Masalah Tambang Emas di Pulau Buru Segera Dibahas

Senin, 17 September 2012 | 23:33 WIB

AMBON,KOMPAS.com - DPRD Provinsi Maluku dalam waktu dekat ini akan menggelar rapat koordinasi dengan Pemerintah Provinsi (Pemprov) Maluku guna membahas sejumlah masalah di kawasan pertambangan Gunung Botak, Desa Wamsait, Pulau Buru, Maluku. Rencananya rapat koordinasi tersebut juga akan dihadiri Bupati Buru, Ramli Umasugi, dan pimpinan DPRD setempat.

Ketua DPRD Provinsi Maluku, Fatani Sohilauw kepada wartawan di Kantor DPRD Maluku, Senin (17/9/2012) mengatakan, rapat koordinasi dilakukan untuk merespon berbagai persoalan yang terus terjadi di kawasan tambang Gunung Botak akhir-akhir ini.

"Dalam waktu dekat, mungkin minggu ini kita bersama Pemprov Maluku akan rapat koordinasi, saya sudah sampaikan ke ibu Sekda, agar Bupati Buru dan DPRD setempat juga hadir dalam rapat itu," kata Sohilauw.
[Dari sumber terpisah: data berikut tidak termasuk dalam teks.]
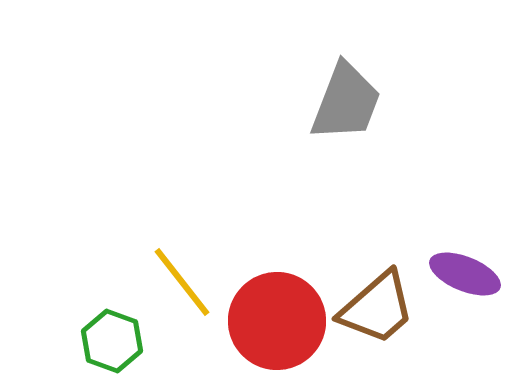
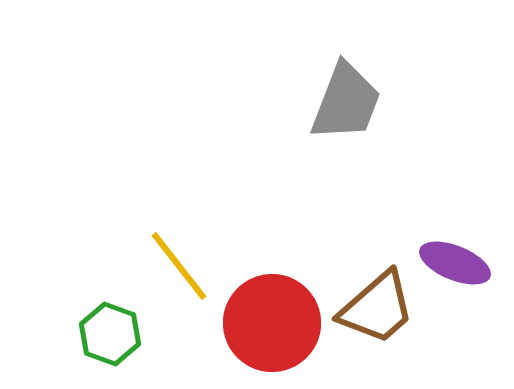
purple ellipse: moved 10 px left, 11 px up
yellow line: moved 3 px left, 16 px up
red circle: moved 5 px left, 2 px down
green hexagon: moved 2 px left, 7 px up
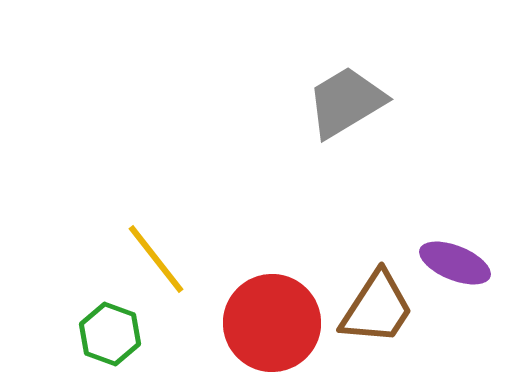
gray trapezoid: rotated 142 degrees counterclockwise
yellow line: moved 23 px left, 7 px up
brown trapezoid: rotated 16 degrees counterclockwise
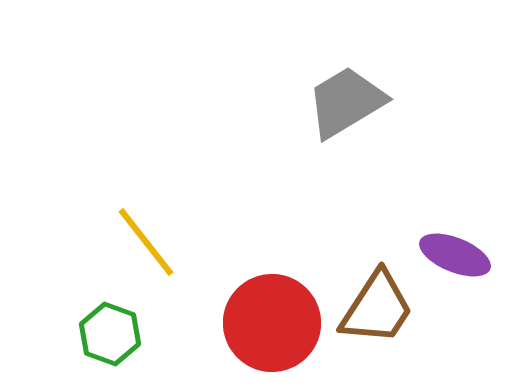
yellow line: moved 10 px left, 17 px up
purple ellipse: moved 8 px up
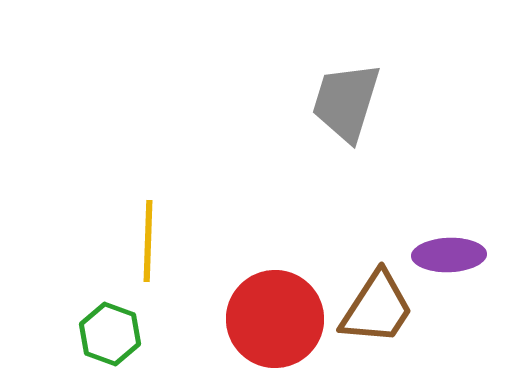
gray trapezoid: rotated 42 degrees counterclockwise
yellow line: moved 2 px right, 1 px up; rotated 40 degrees clockwise
purple ellipse: moved 6 px left; rotated 24 degrees counterclockwise
red circle: moved 3 px right, 4 px up
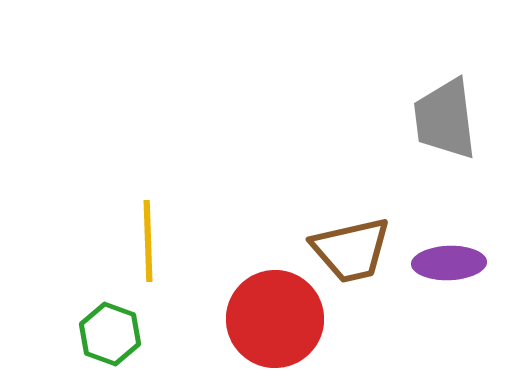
gray trapezoid: moved 99 px right, 17 px down; rotated 24 degrees counterclockwise
yellow line: rotated 4 degrees counterclockwise
purple ellipse: moved 8 px down
brown trapezoid: moved 26 px left, 58 px up; rotated 44 degrees clockwise
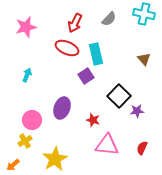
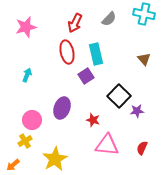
red ellipse: moved 4 px down; rotated 55 degrees clockwise
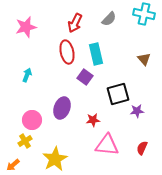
purple square: moved 1 px left, 1 px down; rotated 21 degrees counterclockwise
black square: moved 1 px left, 2 px up; rotated 30 degrees clockwise
red star: rotated 24 degrees counterclockwise
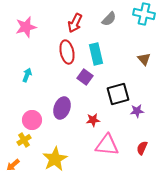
yellow cross: moved 1 px left, 1 px up
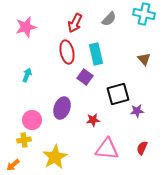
yellow cross: rotated 24 degrees clockwise
pink triangle: moved 4 px down
yellow star: moved 2 px up
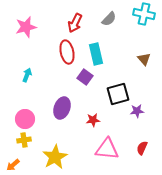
pink circle: moved 7 px left, 1 px up
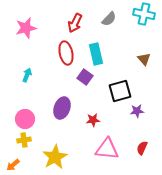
pink star: moved 1 px down
red ellipse: moved 1 px left, 1 px down
black square: moved 2 px right, 3 px up
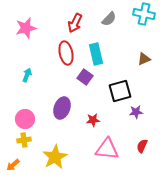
brown triangle: rotated 48 degrees clockwise
purple star: moved 1 px left, 1 px down
red semicircle: moved 2 px up
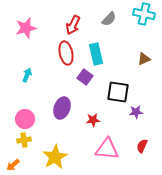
red arrow: moved 2 px left, 2 px down
black square: moved 2 px left, 1 px down; rotated 25 degrees clockwise
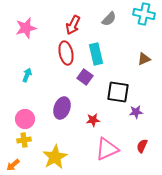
pink triangle: rotated 30 degrees counterclockwise
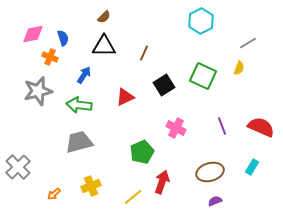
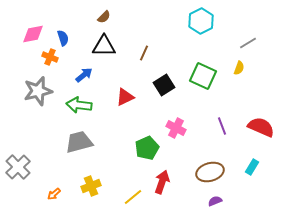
blue arrow: rotated 18 degrees clockwise
green pentagon: moved 5 px right, 4 px up
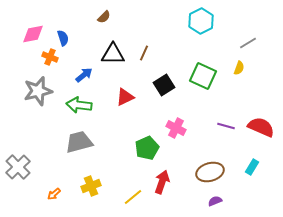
black triangle: moved 9 px right, 8 px down
purple line: moved 4 px right; rotated 54 degrees counterclockwise
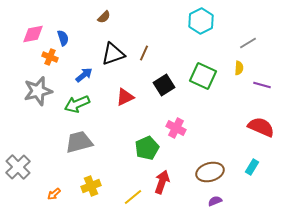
black triangle: rotated 20 degrees counterclockwise
yellow semicircle: rotated 16 degrees counterclockwise
green arrow: moved 2 px left, 1 px up; rotated 30 degrees counterclockwise
purple line: moved 36 px right, 41 px up
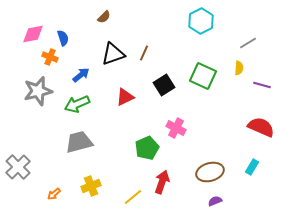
blue arrow: moved 3 px left
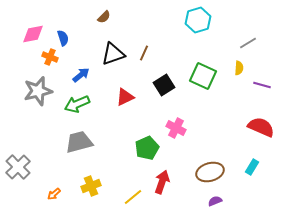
cyan hexagon: moved 3 px left, 1 px up; rotated 10 degrees clockwise
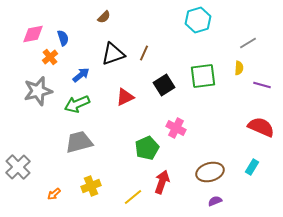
orange cross: rotated 28 degrees clockwise
green square: rotated 32 degrees counterclockwise
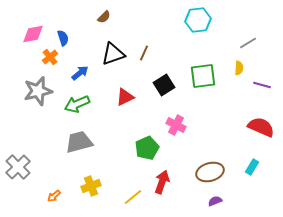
cyan hexagon: rotated 10 degrees clockwise
blue arrow: moved 1 px left, 2 px up
pink cross: moved 3 px up
orange arrow: moved 2 px down
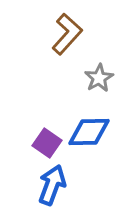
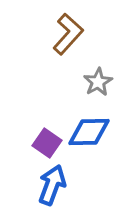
brown L-shape: moved 1 px right
gray star: moved 1 px left, 4 px down
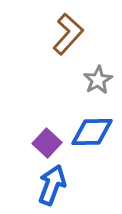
gray star: moved 2 px up
blue diamond: moved 3 px right
purple square: rotated 8 degrees clockwise
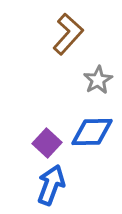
blue arrow: moved 1 px left
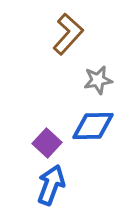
gray star: rotated 20 degrees clockwise
blue diamond: moved 1 px right, 6 px up
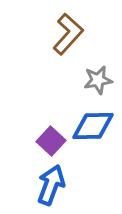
purple square: moved 4 px right, 2 px up
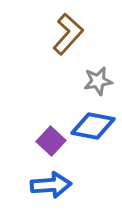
gray star: moved 1 px down
blue diamond: rotated 12 degrees clockwise
blue arrow: rotated 66 degrees clockwise
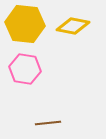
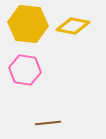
yellow hexagon: moved 3 px right
pink hexagon: moved 1 px down
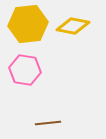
yellow hexagon: rotated 12 degrees counterclockwise
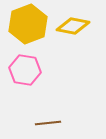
yellow hexagon: rotated 15 degrees counterclockwise
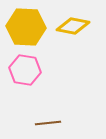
yellow hexagon: moved 2 px left, 3 px down; rotated 24 degrees clockwise
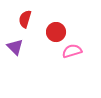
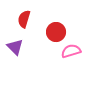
red semicircle: moved 1 px left
pink semicircle: moved 1 px left
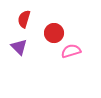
red circle: moved 2 px left, 1 px down
purple triangle: moved 4 px right
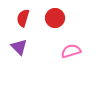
red semicircle: moved 1 px left, 1 px up
red circle: moved 1 px right, 15 px up
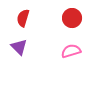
red circle: moved 17 px right
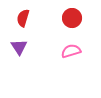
purple triangle: rotated 12 degrees clockwise
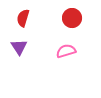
pink semicircle: moved 5 px left
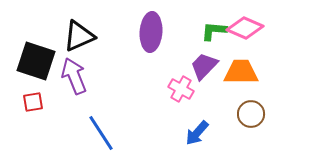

Ia mengungkapkan, rapat koordinasi dilakukan untuk membahas dan mengambil sejumlah langkah tegas terhadap berbagai masalah yang terjadi di kawasan Gunung Botak. Menurutnya, persoalan di kawasan tersebut tidak semata masalah emas, namun juga masalah pencemaran lingkungan, masalah kesehatan dan yang terpenting adalah masalah keamanan dan ketertiban umum.

"Masalahnya di sana sangat kompleks, ada masalah keamanan, masalah kesehatan, lingkungan dan sebagainya, makanya harus ada langkah tegas," jelasnya.

Sementara itu Kepala Dinas Energi Sumber Daya Mineral (ESDM) Provinsi Maluku, Bram Tomasoa, meminta agar penambang liar di Pulau Buru segera ditertibkan pemda setempat. Jika tidak, akan memicu terjadinya kerusakan lingkungan yang semakin parah. Ia bahkan mengusulkan kepada Pemda Buru agar segera memulangkan puluhan ribu pendulang emas ke daerahnya masing-masing.

"Harus dipulangkan, bila perlu dilakukan operasi justicia di sana. Mestinya Pemda setempat bisa melihat masalah ini," tegasnya.

Ia mengakui, dampak yang ditimbulkan dari pertambangan ilegal di Pulau Buru sangat besar. Ia mencontohkan penggunaan air raksa secara berlebihan di sana sangat rentan terhadap pencemaran air, tumbuh-tumbuhan dan kesehatan warga setempat.

"Belum lagi masalah penularan penyakit, ini kan tidak boleh dibiarkan terus menerus," ujarnya.